## TEXT
Management Discussion
  • Net loss for the three months ended March 31, 2021 was $44.0 million compared to net loss of $13.5 million for the three months ended March 31, 2020. This $30.5 million increase in net loss was primarily due to: (a) a decrease in real estate revenue of $8.7 million resulting from the ongoing impact of COVID-19 on our tenants; (b) an increase in general and administrative expenses of $1.1 million; (c) an increase in interest expense of $13.9 million driven by higher overall outstanding debt balances and higher interest rates in connection with our debt modifications in 2020; (d) a decrease in equity partnership income of $4.3 million due to the same reasons as described above; and (e) a non-recurring gain on sale of real estate of $2.0 million, which had a favorable impact on the prior year period; partially offset by lower depreciation and amortization expense of $0.4 million.

## ACTION ITEM
In the management discussion, by how much did interest expense increase? The rows are separate material, unconnected to the management discussion.

## INFORMATION PROVIDED
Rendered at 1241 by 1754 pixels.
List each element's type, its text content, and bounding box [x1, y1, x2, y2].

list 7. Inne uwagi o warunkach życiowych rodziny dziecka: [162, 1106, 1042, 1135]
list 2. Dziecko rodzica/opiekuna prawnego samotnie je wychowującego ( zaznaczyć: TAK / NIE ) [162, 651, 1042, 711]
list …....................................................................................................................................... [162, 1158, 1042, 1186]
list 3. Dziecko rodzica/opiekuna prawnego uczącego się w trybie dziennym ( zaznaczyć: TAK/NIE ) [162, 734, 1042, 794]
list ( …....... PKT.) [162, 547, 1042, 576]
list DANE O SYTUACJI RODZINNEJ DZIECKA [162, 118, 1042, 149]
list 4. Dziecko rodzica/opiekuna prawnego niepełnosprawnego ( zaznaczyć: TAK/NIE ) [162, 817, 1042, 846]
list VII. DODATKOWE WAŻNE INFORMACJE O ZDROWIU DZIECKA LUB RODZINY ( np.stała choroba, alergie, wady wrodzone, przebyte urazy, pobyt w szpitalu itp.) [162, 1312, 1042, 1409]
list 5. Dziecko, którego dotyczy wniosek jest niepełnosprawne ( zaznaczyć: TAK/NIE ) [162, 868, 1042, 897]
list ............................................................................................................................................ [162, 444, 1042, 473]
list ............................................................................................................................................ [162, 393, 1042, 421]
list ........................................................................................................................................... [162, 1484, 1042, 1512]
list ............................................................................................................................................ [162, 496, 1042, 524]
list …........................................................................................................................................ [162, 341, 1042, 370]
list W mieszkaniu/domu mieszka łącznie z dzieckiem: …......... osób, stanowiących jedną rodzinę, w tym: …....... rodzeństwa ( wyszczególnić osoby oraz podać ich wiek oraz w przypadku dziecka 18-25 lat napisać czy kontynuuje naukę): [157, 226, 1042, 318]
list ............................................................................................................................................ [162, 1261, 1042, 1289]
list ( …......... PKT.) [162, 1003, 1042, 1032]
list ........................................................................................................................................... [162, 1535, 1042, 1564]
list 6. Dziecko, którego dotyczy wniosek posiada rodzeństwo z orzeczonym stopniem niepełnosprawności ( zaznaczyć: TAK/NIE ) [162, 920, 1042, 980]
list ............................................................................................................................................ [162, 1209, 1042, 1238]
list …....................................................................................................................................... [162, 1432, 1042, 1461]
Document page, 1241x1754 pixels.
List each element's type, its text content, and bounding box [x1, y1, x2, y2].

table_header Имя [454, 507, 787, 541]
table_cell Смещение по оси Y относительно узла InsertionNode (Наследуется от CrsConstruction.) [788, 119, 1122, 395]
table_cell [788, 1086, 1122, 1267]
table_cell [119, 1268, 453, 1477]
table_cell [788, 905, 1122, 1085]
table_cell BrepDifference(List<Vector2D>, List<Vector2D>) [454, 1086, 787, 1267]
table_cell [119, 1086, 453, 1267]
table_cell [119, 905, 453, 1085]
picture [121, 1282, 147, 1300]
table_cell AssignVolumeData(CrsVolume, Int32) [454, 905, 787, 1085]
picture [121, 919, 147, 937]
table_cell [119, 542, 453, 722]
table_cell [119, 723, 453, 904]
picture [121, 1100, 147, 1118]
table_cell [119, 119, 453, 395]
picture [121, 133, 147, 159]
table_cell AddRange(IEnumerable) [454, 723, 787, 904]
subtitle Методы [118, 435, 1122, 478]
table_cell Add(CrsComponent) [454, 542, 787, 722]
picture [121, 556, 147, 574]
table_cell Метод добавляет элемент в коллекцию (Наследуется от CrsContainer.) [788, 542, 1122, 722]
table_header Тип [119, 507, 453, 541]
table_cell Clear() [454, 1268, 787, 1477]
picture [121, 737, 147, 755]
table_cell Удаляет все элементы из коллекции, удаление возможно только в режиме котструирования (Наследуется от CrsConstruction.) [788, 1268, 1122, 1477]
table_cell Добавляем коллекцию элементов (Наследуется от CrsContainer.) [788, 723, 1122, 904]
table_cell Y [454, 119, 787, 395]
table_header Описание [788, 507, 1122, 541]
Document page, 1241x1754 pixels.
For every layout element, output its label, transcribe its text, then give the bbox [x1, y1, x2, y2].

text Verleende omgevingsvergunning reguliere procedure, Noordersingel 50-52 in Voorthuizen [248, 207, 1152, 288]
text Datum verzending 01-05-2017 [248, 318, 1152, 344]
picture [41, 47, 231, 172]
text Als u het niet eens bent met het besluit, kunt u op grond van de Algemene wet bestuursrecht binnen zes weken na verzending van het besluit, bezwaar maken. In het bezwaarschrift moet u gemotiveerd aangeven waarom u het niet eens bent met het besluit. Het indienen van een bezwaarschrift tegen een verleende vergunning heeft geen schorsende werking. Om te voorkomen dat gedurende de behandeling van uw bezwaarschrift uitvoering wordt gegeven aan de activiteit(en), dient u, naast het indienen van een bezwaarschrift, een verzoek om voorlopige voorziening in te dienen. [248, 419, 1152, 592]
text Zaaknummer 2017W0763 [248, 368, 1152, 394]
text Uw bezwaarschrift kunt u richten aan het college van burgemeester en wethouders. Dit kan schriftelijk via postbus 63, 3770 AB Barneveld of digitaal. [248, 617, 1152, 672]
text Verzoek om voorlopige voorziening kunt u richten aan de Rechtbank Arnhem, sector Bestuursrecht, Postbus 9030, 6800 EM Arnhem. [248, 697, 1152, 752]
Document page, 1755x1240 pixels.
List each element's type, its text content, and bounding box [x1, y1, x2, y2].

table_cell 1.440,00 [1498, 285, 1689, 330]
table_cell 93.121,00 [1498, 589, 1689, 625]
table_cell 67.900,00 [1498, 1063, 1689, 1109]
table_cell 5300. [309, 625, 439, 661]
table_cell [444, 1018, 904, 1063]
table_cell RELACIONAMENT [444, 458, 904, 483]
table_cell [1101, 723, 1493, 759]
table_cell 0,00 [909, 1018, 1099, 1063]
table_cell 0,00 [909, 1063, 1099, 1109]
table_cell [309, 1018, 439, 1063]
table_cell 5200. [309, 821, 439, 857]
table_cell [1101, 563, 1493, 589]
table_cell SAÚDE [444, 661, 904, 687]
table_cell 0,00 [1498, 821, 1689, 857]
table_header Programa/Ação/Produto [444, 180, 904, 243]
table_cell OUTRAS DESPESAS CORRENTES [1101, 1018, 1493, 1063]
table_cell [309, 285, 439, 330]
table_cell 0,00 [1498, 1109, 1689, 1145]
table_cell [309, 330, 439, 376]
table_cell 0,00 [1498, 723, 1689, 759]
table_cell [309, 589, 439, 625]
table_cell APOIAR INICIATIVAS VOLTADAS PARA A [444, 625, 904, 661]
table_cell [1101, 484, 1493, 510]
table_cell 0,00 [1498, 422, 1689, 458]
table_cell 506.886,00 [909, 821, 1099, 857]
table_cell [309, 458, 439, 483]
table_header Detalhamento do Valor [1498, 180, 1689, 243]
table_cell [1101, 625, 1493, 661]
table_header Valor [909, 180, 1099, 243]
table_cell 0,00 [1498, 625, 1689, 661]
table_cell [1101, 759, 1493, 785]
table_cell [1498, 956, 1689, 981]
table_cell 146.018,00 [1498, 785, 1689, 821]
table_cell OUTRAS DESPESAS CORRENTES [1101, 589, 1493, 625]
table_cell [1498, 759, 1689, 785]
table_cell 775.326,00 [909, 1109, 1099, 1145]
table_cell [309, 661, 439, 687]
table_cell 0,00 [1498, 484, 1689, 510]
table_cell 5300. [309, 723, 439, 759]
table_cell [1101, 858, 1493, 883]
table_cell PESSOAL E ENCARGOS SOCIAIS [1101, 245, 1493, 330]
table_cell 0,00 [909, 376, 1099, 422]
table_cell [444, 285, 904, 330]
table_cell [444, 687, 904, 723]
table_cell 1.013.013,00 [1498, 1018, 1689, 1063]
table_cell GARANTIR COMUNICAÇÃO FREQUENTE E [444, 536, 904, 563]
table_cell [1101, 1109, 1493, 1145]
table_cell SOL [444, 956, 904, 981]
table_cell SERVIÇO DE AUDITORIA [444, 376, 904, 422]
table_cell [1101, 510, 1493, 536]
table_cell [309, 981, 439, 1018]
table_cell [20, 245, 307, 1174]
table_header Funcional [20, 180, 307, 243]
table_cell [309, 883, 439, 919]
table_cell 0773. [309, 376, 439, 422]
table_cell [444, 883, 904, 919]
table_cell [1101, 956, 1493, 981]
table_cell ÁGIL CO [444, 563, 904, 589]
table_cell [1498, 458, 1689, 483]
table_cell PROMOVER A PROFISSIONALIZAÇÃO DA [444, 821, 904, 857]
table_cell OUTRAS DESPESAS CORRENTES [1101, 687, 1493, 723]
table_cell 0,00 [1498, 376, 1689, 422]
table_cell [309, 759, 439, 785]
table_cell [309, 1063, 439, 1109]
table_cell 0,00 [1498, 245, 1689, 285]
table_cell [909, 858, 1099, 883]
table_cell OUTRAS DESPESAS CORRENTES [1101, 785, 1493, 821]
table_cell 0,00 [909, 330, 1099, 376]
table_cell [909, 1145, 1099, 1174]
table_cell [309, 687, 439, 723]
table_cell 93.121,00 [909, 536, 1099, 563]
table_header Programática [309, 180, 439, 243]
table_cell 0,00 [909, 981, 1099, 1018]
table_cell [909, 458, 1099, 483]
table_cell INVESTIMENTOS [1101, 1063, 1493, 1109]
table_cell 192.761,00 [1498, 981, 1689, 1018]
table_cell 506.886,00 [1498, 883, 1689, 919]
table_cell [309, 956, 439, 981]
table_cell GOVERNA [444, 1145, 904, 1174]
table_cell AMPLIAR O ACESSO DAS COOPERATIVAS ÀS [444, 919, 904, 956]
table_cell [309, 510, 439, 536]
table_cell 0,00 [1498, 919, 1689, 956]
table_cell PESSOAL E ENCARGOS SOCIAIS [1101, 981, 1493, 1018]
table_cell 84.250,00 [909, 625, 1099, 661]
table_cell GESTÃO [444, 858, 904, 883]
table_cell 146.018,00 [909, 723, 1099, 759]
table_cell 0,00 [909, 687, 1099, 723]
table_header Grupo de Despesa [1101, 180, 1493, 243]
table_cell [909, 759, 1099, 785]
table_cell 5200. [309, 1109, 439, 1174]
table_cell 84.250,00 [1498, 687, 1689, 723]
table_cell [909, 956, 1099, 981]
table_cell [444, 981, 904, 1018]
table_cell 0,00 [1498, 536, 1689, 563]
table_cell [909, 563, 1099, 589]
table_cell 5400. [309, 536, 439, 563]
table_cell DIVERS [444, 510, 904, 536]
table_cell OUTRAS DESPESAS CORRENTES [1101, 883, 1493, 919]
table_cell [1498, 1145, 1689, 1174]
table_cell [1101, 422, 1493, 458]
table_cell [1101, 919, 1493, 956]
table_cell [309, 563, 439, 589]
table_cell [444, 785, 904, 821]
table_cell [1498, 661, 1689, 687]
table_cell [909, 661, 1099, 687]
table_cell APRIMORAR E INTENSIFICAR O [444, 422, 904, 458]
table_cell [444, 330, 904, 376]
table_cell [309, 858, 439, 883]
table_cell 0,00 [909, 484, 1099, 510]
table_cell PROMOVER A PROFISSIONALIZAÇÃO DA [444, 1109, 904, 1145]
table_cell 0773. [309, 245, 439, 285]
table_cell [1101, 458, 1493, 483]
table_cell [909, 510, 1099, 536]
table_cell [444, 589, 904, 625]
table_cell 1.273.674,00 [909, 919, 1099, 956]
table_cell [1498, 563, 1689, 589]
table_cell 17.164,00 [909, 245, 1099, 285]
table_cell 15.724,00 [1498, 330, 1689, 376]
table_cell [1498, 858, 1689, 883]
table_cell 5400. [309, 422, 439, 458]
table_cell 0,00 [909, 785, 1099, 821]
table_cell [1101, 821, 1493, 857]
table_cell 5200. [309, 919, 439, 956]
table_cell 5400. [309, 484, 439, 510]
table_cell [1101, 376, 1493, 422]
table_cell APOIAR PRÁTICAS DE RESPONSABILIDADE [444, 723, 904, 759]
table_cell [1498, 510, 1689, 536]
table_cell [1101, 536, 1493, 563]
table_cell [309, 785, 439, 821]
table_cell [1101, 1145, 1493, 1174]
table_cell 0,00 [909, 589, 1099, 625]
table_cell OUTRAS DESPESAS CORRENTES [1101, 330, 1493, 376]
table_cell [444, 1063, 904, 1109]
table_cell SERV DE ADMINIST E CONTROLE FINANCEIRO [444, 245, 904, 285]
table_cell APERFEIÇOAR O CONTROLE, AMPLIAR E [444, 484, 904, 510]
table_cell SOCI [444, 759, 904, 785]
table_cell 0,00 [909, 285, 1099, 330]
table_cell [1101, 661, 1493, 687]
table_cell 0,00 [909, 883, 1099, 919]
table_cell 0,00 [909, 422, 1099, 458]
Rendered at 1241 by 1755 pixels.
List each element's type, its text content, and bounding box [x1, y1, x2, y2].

## THE COMPLETED TASK
$13.9 million